Plusieurs de nos lecteurs (aucune lect…rice) nous ont tancé d’importance pour avoir utilisé “chercheure“ dans l’article au sujet des jihadistes marocains en Syrie. Ils auraient manifestement préféré l’usage de “chercheuse“. Voire de “chercheur“.
La féminisation des noms de métier, dans la langue française, n’est pas un sujet tranché. Il relève d’ailleurs davantage de la pratique, des choix idéologiques que de questions linguistiques. En d’autres termes, la linguistique n’a pas le dernier mot.
Dans les quatre principaux pays francophones, la France, la Belgique, la Suisse et le Québec, la pratique évolue constamment, et même d’une manière accélérée, depuis une vingtaine d’années.

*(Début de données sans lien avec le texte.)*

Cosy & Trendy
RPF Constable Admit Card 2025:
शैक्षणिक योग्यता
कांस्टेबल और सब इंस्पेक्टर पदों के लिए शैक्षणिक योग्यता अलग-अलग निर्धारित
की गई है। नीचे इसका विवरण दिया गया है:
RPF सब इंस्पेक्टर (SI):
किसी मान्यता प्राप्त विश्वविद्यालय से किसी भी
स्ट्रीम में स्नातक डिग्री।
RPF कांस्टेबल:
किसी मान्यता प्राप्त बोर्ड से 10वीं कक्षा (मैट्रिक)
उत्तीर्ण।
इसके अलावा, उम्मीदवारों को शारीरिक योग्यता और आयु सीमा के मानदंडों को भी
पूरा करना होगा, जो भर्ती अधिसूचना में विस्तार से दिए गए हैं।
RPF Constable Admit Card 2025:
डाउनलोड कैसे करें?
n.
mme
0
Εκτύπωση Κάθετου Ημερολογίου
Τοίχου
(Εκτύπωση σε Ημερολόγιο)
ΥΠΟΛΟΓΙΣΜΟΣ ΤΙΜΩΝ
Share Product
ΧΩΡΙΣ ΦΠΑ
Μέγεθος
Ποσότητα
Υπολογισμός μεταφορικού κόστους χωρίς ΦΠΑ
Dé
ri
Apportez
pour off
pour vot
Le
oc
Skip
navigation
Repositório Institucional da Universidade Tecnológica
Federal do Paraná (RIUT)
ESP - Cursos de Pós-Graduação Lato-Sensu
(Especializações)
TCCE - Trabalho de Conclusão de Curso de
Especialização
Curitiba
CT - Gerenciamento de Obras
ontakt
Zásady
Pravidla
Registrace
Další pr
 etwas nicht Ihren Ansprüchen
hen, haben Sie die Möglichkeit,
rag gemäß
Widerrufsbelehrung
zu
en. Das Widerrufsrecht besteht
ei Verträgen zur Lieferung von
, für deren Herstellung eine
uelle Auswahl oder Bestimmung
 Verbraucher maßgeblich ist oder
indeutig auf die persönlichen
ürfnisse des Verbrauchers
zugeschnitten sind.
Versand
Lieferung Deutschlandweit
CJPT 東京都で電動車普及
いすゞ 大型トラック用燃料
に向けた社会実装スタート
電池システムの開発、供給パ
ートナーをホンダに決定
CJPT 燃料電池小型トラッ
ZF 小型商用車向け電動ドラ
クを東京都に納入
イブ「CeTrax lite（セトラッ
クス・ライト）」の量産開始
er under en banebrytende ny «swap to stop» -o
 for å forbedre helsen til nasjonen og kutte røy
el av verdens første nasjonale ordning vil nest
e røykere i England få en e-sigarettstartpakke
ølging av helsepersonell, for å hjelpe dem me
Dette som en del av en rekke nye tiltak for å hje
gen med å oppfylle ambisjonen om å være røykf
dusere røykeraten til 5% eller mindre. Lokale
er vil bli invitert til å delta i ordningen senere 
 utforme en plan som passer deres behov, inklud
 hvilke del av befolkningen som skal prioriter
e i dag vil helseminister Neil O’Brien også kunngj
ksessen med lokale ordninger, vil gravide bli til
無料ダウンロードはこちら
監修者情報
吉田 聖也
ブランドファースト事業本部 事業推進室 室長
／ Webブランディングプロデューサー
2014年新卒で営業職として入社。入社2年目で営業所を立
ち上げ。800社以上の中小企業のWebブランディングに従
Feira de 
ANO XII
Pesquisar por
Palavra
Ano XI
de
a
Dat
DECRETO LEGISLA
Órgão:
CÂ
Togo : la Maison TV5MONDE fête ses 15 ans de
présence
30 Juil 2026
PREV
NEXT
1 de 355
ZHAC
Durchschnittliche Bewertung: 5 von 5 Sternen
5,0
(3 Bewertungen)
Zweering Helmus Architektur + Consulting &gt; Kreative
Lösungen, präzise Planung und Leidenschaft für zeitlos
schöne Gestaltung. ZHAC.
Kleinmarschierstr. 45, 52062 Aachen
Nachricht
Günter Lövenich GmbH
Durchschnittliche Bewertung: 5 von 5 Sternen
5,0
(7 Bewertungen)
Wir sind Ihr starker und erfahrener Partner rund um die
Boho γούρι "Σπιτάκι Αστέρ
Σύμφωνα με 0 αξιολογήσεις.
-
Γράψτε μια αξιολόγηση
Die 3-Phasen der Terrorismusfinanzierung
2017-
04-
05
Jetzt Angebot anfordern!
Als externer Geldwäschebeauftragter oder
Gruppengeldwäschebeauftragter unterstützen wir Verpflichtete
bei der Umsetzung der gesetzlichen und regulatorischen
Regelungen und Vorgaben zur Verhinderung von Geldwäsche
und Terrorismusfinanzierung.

Au pays de Molière, Laurent Fabius, premier ministre dans les années 80, a diffusé une circulaire imposant une féminisation des noms de métiers et des professions dans l’administration publique.
En politique, la féminisation s’est imposée, mais davantage à gauche où elle s’est généralisée, qu’à droite.
Au Québec, lorsque la féminisation se forme à partir du masculin (ce qui est souvent le cas), on se contente désormais de rajouter un –e à la fin du mot. Chercheur devient ainsi chercheur-e.
Rien n’est définitivement tranché, hormis le fait que féminiser donne une visibilité linguistique aux femmes dans la sphère publique. C'est le cas aussi à Médias 24 où il nous est arrivé d'utiliser l'un ou l'autre, chercheuse ou chercheure, comme dans ce récent article de Mai Yamani.
Pour se faire sa propre opinion, on peut lire l’excellent article de la revue belge de philologie et d’histoire, sous la plume de l’écrivaine Michèle Lenoble-Pinson.
Pour notre propre égo, notons que dans la langue arabe, la question ne se pose pas. Les noms de métier et de profession sont féminisés aisément, et dans la pratique.
Et merci à tous nos lecteurs qui ont réagi et qui nous lisent attentivement.